During her search, Altman gets her toes sucked at a foot fetish party, visits an S&M basement, an orgasm ranch, air-humps God in Israel, forgets completely about human-to-human sex, and makes routine visits to the vegan-muffin-man at the Union Square Greenmarket for yogi-like advice. Her book is overflowing with conflicting advice from such a plethora of sources, including Zola, a “pussy professional,” and Eric, Altman’s hotter-than-Hercules “sacred whore” who is obligingly the un-monogamous boyfriend of the “Mother of Masturbation” (and impetus of the sexiest and most amusing passages in the book). The state of free-world female sexuality might be a stirring talking point, but why then trivialize it with such an overabundance of facts? (Not to mention an even more overabundant collection of cutesy nicknames for female genitalia). Since Altman under this format could not possibly hope to probe at a greater truth, what exactly is she doing? Is Thanks for Coming supposed to be funny? Cute? Helpful?
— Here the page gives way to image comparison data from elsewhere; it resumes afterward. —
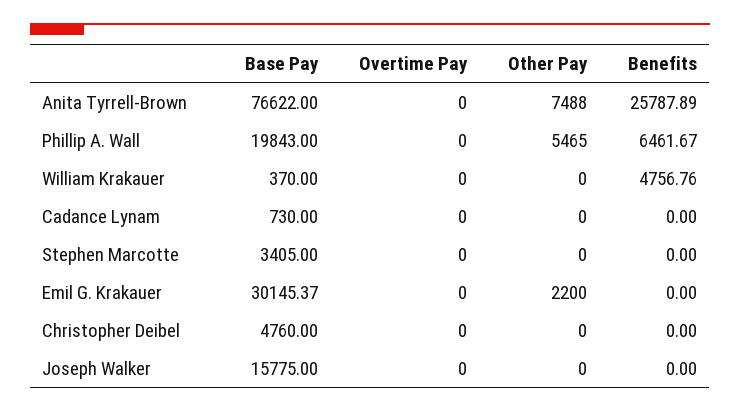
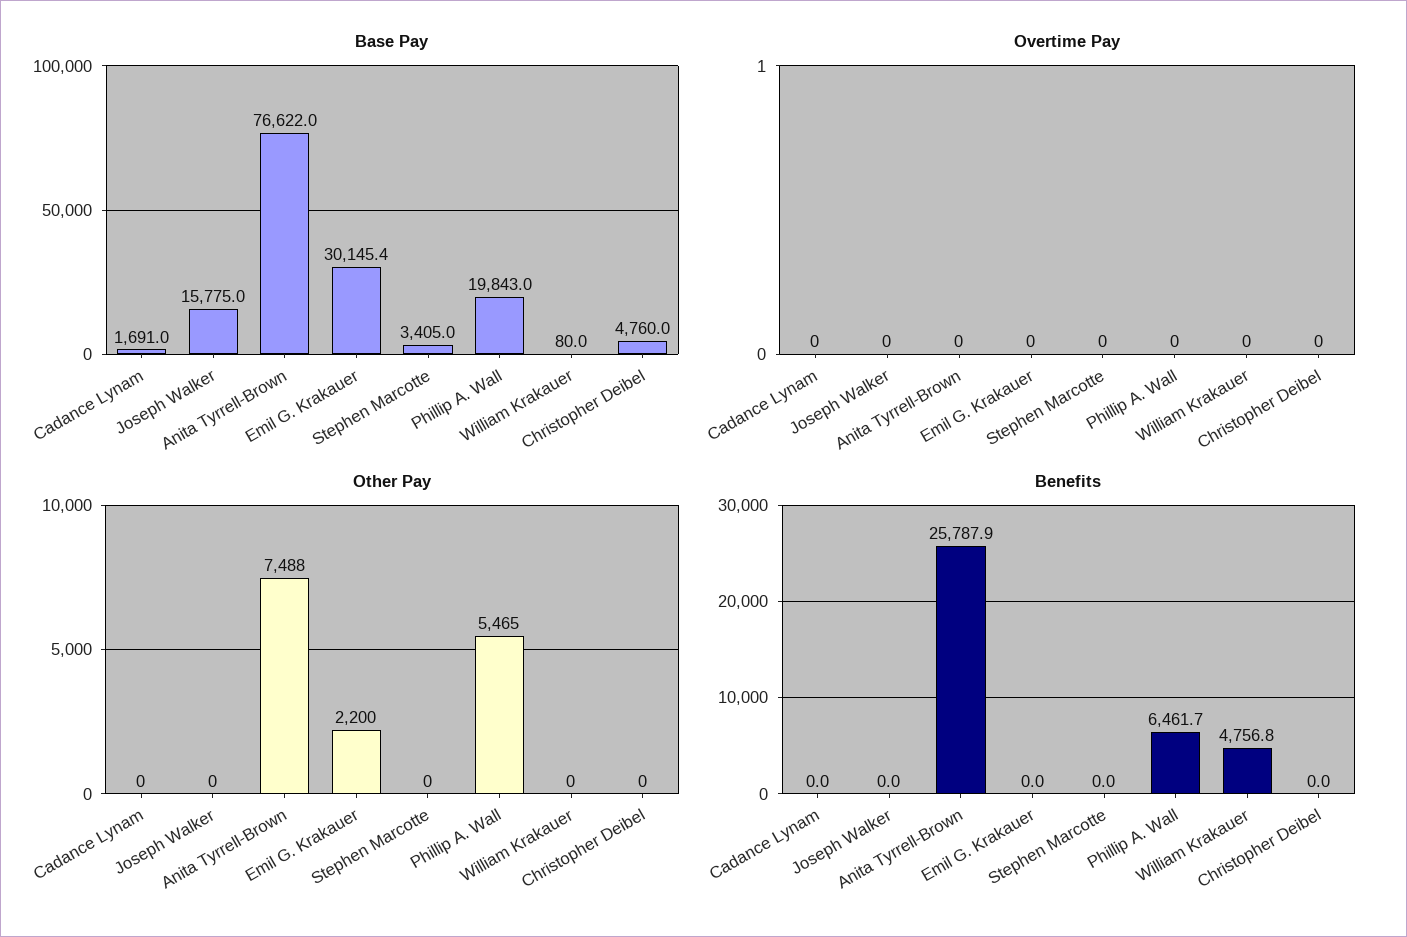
  {
    "Base Pay": {
      "Anita Tyrrell-Brown": 76622,
      "Phillip A. Wall": 19843,
-     "William Krakauer": 370,
+     "William Krakauer": 80,
-     "Cadance Lynam": 730,
+     "Cadance Lynam": 1691,
      "Stephen Marcotte": 3405,
      "Emil G. Krakauer": 30145.37,
      "Christopher Deibel": 4760,
      "Joseph Walker": 15775
    },
    "Overtime Pay": {
      "Anita Tyrrell-Brown": 0,
      "Phillip A. Wall": 0,
      "William Krakauer": 0,
      "Cadance Lynam": 0,
      "Stephen Marcotte": 0,
      "Emil G. Krakauer": 0,
      "Christopher Deibel": 0,
      "Joseph Walker": 0
    },
    "Other Pay": {
      "Anita Tyrrell-Brown": 7488,
      "Phillip A. Wall": 5465,
      "William Krakauer": 0,
      "Cadance Lynam": 0,
      "Stephen Marcotte": 0,
      "Emil G. Krakauer": 2200,
      "Christopher Deibel": 0,
      "Joseph Walker": 0
    },
    "Benefits": {
      "Anita Tyrrell-Brown": 25787.89,
      "Phillip A. Wall": 6461.67,
      "William Krakauer": 4756.76,
      "Cadance Lynam": 0,
      "Stephen Marcotte": 0,
      "Emil G. Krakauer": 0,
      "Christopher Deibel": 0,
      "Joseph Walker": 0
    }
  }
In reality, Altman exploits herself. She takes comfort in her naivete and her awkward ignorance, playing up the role of the career-driven, hardworking-thus-sexually-repressed female. After all, a man who couldn’t orgasm wouldn’t get an advance, he’d get a prescription and a hard dose of alienation. And for most of the book, Altman gets caught up in her own gimmick. This natural journalist is so exhaustive that it is difficult to remember what she is trying to achieve. Is it an orgasm or a book deal? If the answer is “book deal” — an event which, fittingly, is often understood as the climax of a writerly vocation — then Altman’s memoir is a fallacy and her sexual “issue” a gimmick. Altman’s orgasmlessness is her own funny, self-deprecating tale of failure, of which each of us have in one mortal form or another. It’s like a fill-in-the-blanks and Thanks for Coming is Altman’s version of this life-sized Mad Libs.
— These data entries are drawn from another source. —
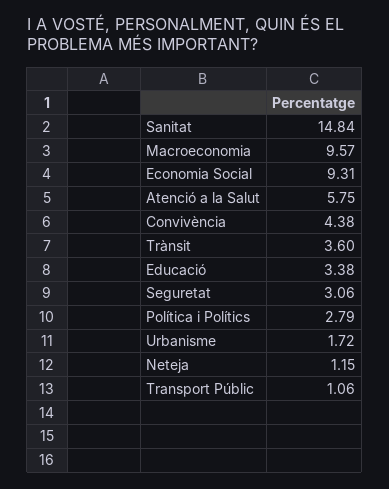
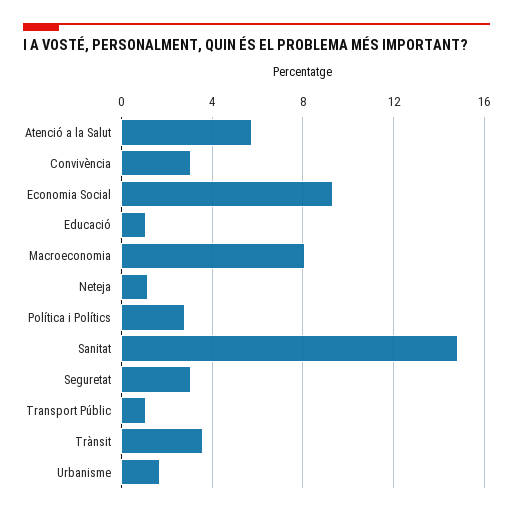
  {
    "Sanitat": 14.84,
-   "Macroeconomia": 9.57,
+   "Macroeconomia": 8,
    "Economia Social": 9.31,
    "Atenció a la Salut": 5.75,
-   "Convivència": 4.38,
+   "Convivència": 3,
    "Trànsit": 3.6,
-   "Educació": 3.38,
+   "Educació": 1,
    "Seguretat": 3.06,
    "Política i Polítics": 2.79,
    "Urbanisme": 1.72,
    "Neteja": 1.15,
    "Transport Públic": 1.06
  }

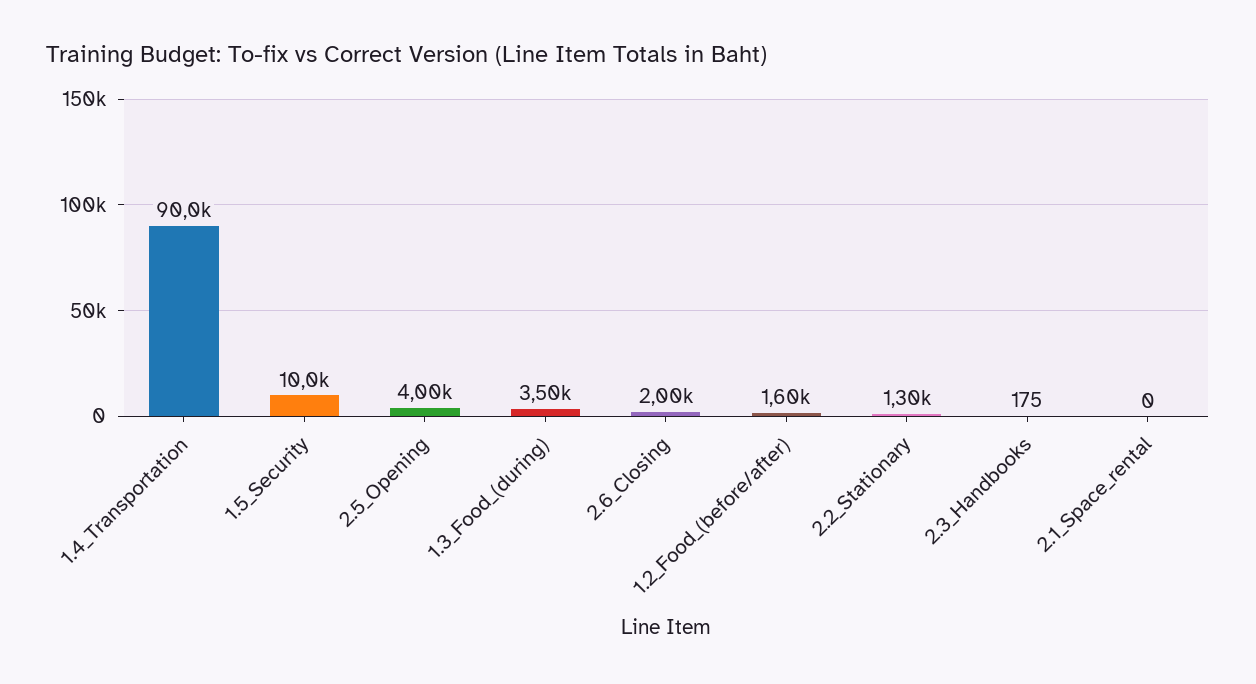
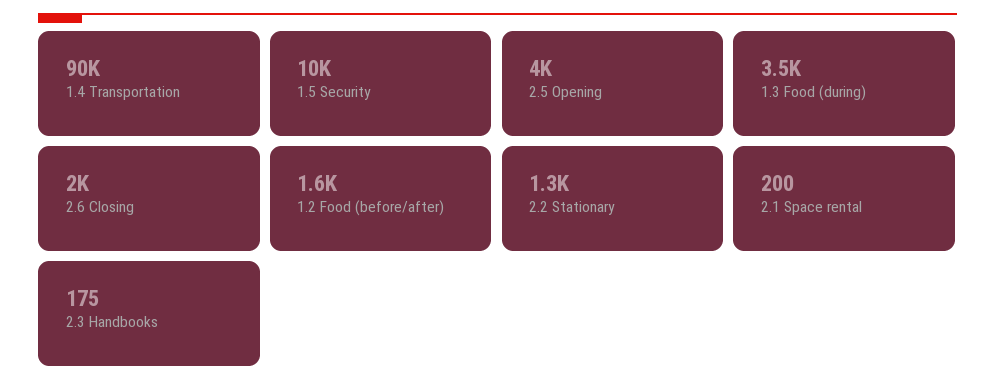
  {
    "1.4_Transportation": 90000,
    "1.5_Security": 10000,
    "2.5_Opening": 4000,
    "1.3_Food_(during)": 3500,
    "2.6_Closing": 2000,
    "1.2_Food_(before/after)": 1600,
    "2.2_Stationary": 1300,
    "2.3_Handbooks": 175,
-   "2.1_Space_rental": 0
+   "2.1_Space_rental": 200
  }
On Amazon.com, for example, Thanks for Coming is coupled with a book called Take Your Shirt Off and Cry: A Memoir of Near-Fame Experiences. In this case, a young woman discusses her failure at making it in Hollywood, although she certainly has a few close calls. She is intelligent, well-trained from her “glory days at NYU’s theater program”, and oh-so-hardworking. By all accounts she should be successful by now. But dammit she’s still failing! And it’s funny! Sound familiar? Like self-help books and fad diets, the gimmick memoir is a child born of market-driven publishers, many now floundering, more than ready to fit any proposal they can into an already distinguished, even mildly successful, cookie-cutter mold.
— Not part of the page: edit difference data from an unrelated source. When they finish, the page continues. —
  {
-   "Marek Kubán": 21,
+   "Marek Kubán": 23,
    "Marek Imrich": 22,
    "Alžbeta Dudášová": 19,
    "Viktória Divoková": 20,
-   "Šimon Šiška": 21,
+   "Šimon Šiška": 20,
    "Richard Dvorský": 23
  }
This memoir, of course, is not truly about the search for an orgasm. If it were, the book would have been one third shorter. When she finally comes, Altman can’t figure out why she isn’t satisfied. As a result, she begins a search for … herself. “For Mara,” reads the back cover, “orgasm was connected to a part of her that no vibrator could reach.” Well, Ms. Altman, join the club. At this point, the purposelessness of such tireless research reveals itself. It’s no wonder Altman is desensitized: these sex experts have jobs that rely on their ability to objectively examine the female orgasm without those emotions from which the rest of the world can’t separate or don’t care to. It surely isn’t news that most women and many men equate, confound, or enmesh sex and emotions. Whether Altman’s shortcomings can be pinned upon upbringing, societal repression, or the pressures faced by ambitious females in New York, an isolating city where vaginas already have the majority, it’s difficult to say. Altman tries to. The question is, do you care? After all, it’s not that hard, objectively, to have an orgasm.